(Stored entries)
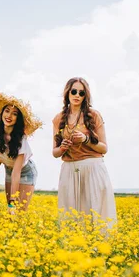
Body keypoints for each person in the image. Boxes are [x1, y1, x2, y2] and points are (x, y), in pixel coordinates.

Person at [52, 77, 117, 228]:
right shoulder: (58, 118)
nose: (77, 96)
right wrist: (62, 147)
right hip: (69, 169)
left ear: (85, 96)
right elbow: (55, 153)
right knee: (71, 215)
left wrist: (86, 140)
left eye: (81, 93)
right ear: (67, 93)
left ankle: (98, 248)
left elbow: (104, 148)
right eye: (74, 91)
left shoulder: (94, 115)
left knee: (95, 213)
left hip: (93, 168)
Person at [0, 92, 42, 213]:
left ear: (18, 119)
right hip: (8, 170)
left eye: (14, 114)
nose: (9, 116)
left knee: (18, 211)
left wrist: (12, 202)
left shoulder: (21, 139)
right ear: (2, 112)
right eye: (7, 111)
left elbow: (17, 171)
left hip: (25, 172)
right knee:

◆ Description of the task: Repeat exactly the lines starting at the line with "left shoulder: (21, 139)" and ending with the final line of the entries. Include nothing else.

◆ Written response:
left shoulder: (21, 139)
right ear: (2, 112)
right eye: (7, 111)
left elbow: (17, 171)
left hip: (25, 172)
right knee:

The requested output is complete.